• [Try it] Please put the lines of these entries into a numbered list, skipping blank lines and leaving the pictures out of your answer.

[Plain-text document sources]

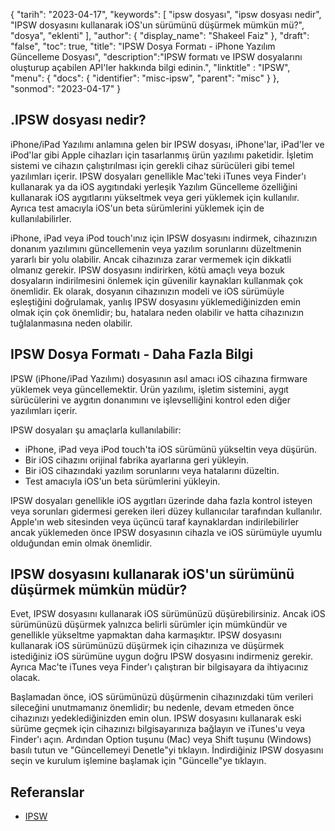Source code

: {
"tarih": "2023-04-17",
  "keywords": [
"ipsw dosyası",
"ipsw dosyası nedir",
"IPSW dosyasını kullanarak iOS'un sürümünü düşürmek mümkün mü?",
"dosya",
"eklenti"
],
  "author": {
"display_name": "Shakeel Faiz"
},
"draft": "false",
"toc": true,
"title": "IPSW Dosya Formatı - iPhone Yazılım Güncelleme Dosyası",
  "description":"IPSW formatı ve IPSW dosyalarını oluşturup açabilen API'ler hakkında bilgi edinin.",
"linktitle" : "IPSW",
  "menu": {
    "docs": {
      "identifier": "misc-ipsw",
      "parent": "misc"
}
},
"sonmod": "2023-04-17"
}

## .IPSW dosyası nedir?

iPhone/iPad Yazılımı anlamına gelen bir IPSW dosyası, iPhone'lar, iPad'ler ve iPod'lar gibi Apple cihazları için tasarlanmış ürün yazılımı paketidir. İşletim sistemi ve cihazın çalıştırılması için gerekli cihaz sürücüleri gibi temel yazılımları içerir. IPSW dosyaları genellikle Mac'teki iTunes veya Finder'ı kullanarak ya da iOS aygıtındaki yerleşik Yazılım Güncelleme özelliğini kullanarak iOS aygıtlarını yükseltmek veya geri yüklemek için kullanılır. Ayrıca test amacıyla iOS'un beta sürümlerini yüklemek için de kullanılabilirler.

iPhone, iPad veya iPod touch'ınız için IPSW dosyasını indirmek, cihazınızın donanım yazılımını güncellemenin veya yazılım sorunlarını düzeltmenin yararlı bir yolu olabilir. Ancak cihazınıza zarar vermemek için dikkatli olmanız gerekir. IPSW dosyasını indirirken, kötü amaçlı veya bozuk dosyaların indirilmesini önlemek için güvenilir kaynakları kullanmak çok önemlidir. Ek olarak, dosyanın cihazınızın modeli ve iOS sürümüyle eşleştiğini doğrulamak, yanlış IPSW dosyasını yüklemediğinizden emin olmak için çok önemlidir; bu, hatalara neden olabilir ve hatta cihazınızın tuğlalanmasına neden olabilir.

## IPSW Dosya Formatı - Daha Fazla Bilgi
IPSW (iPhone/iPad Yazılımı) dosyasının asıl amacı iOS cihazına firmware yüklemek veya güncellemektir. Ürün yazılımı, işletim sistemini, aygıt sürücülerini ve aygıtın donanımını ve işlevselliğini kontrol eden diğer yazılımları içerir.

IPSW dosyaları şu amaçlarla kullanılabilir:

- iPhone, iPad veya iPod touch'ta iOS sürümünü yükseltin veya düşürün.
- Bir iOS cihazını orijinal fabrika ayarlarına geri yükleyin.
- Bir iOS cihazındaki yazılım sorunlarını veya hatalarını düzeltin.
- Test amacıyla iOS'un beta sürümlerini yükleyin.

IPSW dosyaları genellikle iOS aygıtları üzerinde daha fazla kontrol isteyen veya sorunları gidermesi gereken ileri düzey kullanıcılar tarafından kullanılır. Apple'ın web sitesinden veya üçüncü taraf kaynaklardan indirilebilirler ancak yüklemeden önce IPSW dosyasının cihazla ve iOS sürümüyle uyumlu olduğundan emin olmak önemlidir.

## IPSW dosyasını kullanarak iOS'un sürümünü düşürmek mümkün müdür?

Evet, IPSW dosyasını kullanarak iOS sürümünüzü düşürebilirsiniz. Ancak iOS sürümünüzü düşürmek yalnızca belirli sürümler için mümkündür ve genellikle yükseltme yapmaktan daha karmaşıktır. IPSW dosyasını kullanarak iOS sürümünüzü düşürmek için cihazınıza ve düşürmek istediğiniz iOS sürümüne uygun doğru IPSW dosyasını indirmeniz gerekir. Ayrıca Mac'te iTunes veya Finder'ı çalıştıran bir bilgisayara da ihtiyacınız olacak.

Başlamadan önce, iOS sürümünüzü düşürmenin cihazınızdaki tüm verileri sileceğini unutmamanız önemlidir; bu nedenle, devam etmeden önce cihazınızı yedeklediğinizden emin olun. IPSW dosyasını kullanarak eski sürüme geçmek için cihazınızı bilgisayarınıza bağlayın ve iTunes'u veya Finder'ı açın. Ardından Option tuşunu (Mac) veya Shift tuşunu (Windows) basılı tutun ve "Güncellemeyi Denetle"yi tıklayın. İndirdiğiniz IPSW dosyasını seçin ve kurulum işlemine başlamak için "Güncelle"ye tıklayın.

## Referanslar
* [IPSW](https://en.wikipedia.org/wiki/IPSW)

• [Response area]
1. Source code
2. : {
3. "tarih": "2023-04-17",
4.   "keywords": [
5. "ipsw dosyası",
6. "ipsw dosyası nedir",
7. "IPSW dosyasını kullanarak iOS'un sürümünü düşürmek mümkün mü?",
8. "dosya",
9. "eklenti"
10. ],
11.   "author": {
12. "display_name": "Shakeel Faiz"
13. },
14. "draft": "false",
15. "toc": true,
16. "title": "IPSW Dosya Formatı - iPhone Yazılım Güncelleme Dosyası",
17.   "description":"IPSW formatı ve IPSW dosyalarını oluşturup açabilen API'ler hakkında bilgi edinin.",
18. "linktitle" : "IPSW",
19.   "menu": {
20.     "docs": {
21.       "identifier": "misc-ipsw",
22.       "parent": "misc"
23. }
24. },
25. "sonmod": "2023-04-17"
26. }
27. ## .IPSW dosyası nedir?
28. iPhone/iPad Yazılımı anlamına gelen bir IPSW dosyası, iPhone'lar, iPad'ler ve iPod'lar gibi Apple cihazları için tasarlanmış ürün yazılımı paketidir. İşletim sistemi ve cihazın çalıştırılması için gerekli cihaz sürücüleri gibi temel yazılımları içerir. IPSW dosyaları genellikle Mac'teki iTunes veya Finder'ı kullanarak ya da iOS aygıtındaki yerleşik Yazılım Güncelleme özelliğini kullanarak iOS aygıtlarını yükseltmek veya geri yüklemek için kullanılır. Ayrıca test amacıyla iOS'un beta sürümlerini yüklemek için de kullanılabilirler.
29. iPhone, iPad veya iPod touch'ınız için IPSW dosyasını indirmek, cihazınızın donanım yazılımını güncellemenin veya yazılım sorunlarını düzeltmenin yararlı bir yolu olabilir. Ancak cihazınıza zarar vermemek için dikkatli olmanız gerekir. IPSW dosyasını indirirken, kötü amaçlı veya bozuk dosyaların indirilmesini önlemek için güvenilir kaynakları kullanmak çok önemlidir. Ek olarak, dosyanın cihazınızın modeli ve iOS sürümüyle eşleştiğini doğrulamak, yanlış IPSW dosyasını yüklemediğinizden emin olmak için çok önemlidir; bu, hatalara neden olabilir ve hatta cihazınızın tuğlalanmasına neden olabilir.
30. ## IPSW Dosya Formatı - Daha Fazla Bilgi
31. IPSW (iPhone/iPad Yazılımı) dosyasının asıl amacı iOS cihazına firmware yüklemek veya güncellemektir. Ürün yazılımı, işletim sistemini, aygıt sürücülerini ve aygıtın donanımını ve işlevselliğini kontrol eden diğer yazılımları içerir.
32. IPSW dosyaları şu amaçlarla kullanılabilir:
33. - iPhone, iPad veya iPod touch'ta iOS sürümünü yükseltin veya düşürün.
34. - Bir iOS cihazını orijinal fabrika ayarlarına geri yükleyin.
35. - Bir iOS cihazındaki yazılım sorunlarını veya hatalarını düzeltin.
36. - Test amacıyla iOS'un beta sürümlerini yükleyin.
37. IPSW dosyaları genellikle iOS aygıtları üzerinde daha fazla kontrol isteyen veya sorunları gidermesi gereken ileri düzey kullanıcılar tarafından kullanılır. Apple'ın web sitesinden veya üçüncü taraf kaynaklardan indirilebilirler ancak yüklemeden önce IPSW dosyasının cihazla ve iOS sürümüyle uyumlu olduğundan emin olmak önemlidir.
38. ## IPSW dosyasını kullanarak iOS'un sürümünü düşürmek mümkün müdür?
39. Evet, IPSW dosyasını kullanarak iOS sürümünüzü düşürebilirsiniz. Ancak iOS sürümünüzü düşürmek yalnızca belirli sürümler için mümkündür ve genellikle yükseltme yapmaktan daha karmaşıktır. IPSW dosyasını kullanarak iOS sürümünüzü düşürmek için cihazınıza ve düşürmek istediğiniz iOS sürümüne uygun doğru IPSW dosyasını indirmeniz gerekir. Ayrıca Mac'te iTunes veya Finder'ı çalıştıran bir bilgisayara da ihtiyacınız olacak.
40. Başlamadan önce, iOS sürümünüzü düşürmenin cihazınızdaki tüm verileri sileceğini unutmamanız önemlidir; bu nedenle, devam etmeden önce cihazınızı yedeklediğinizden emin olun. IPSW dosyasını kullanarak eski sürüme geçmek için cihazınızı bilgisayarınıza bağlayın ve iTunes'u veya Finder'ı açın. Ardından Option tuşunu (Mac) veya Shift tuşunu (Windows) basılı tutun ve "Güncellemeyi Denetle"yi tıklayın. İndirdiğiniz IPSW dosyasını seçin ve kurulum işlemine başlamak için "Güncelle"ye tıklayın.
41. ## Referanslar
42. * [IPSW](https://en.wikipedia.org/wiki/IPSW)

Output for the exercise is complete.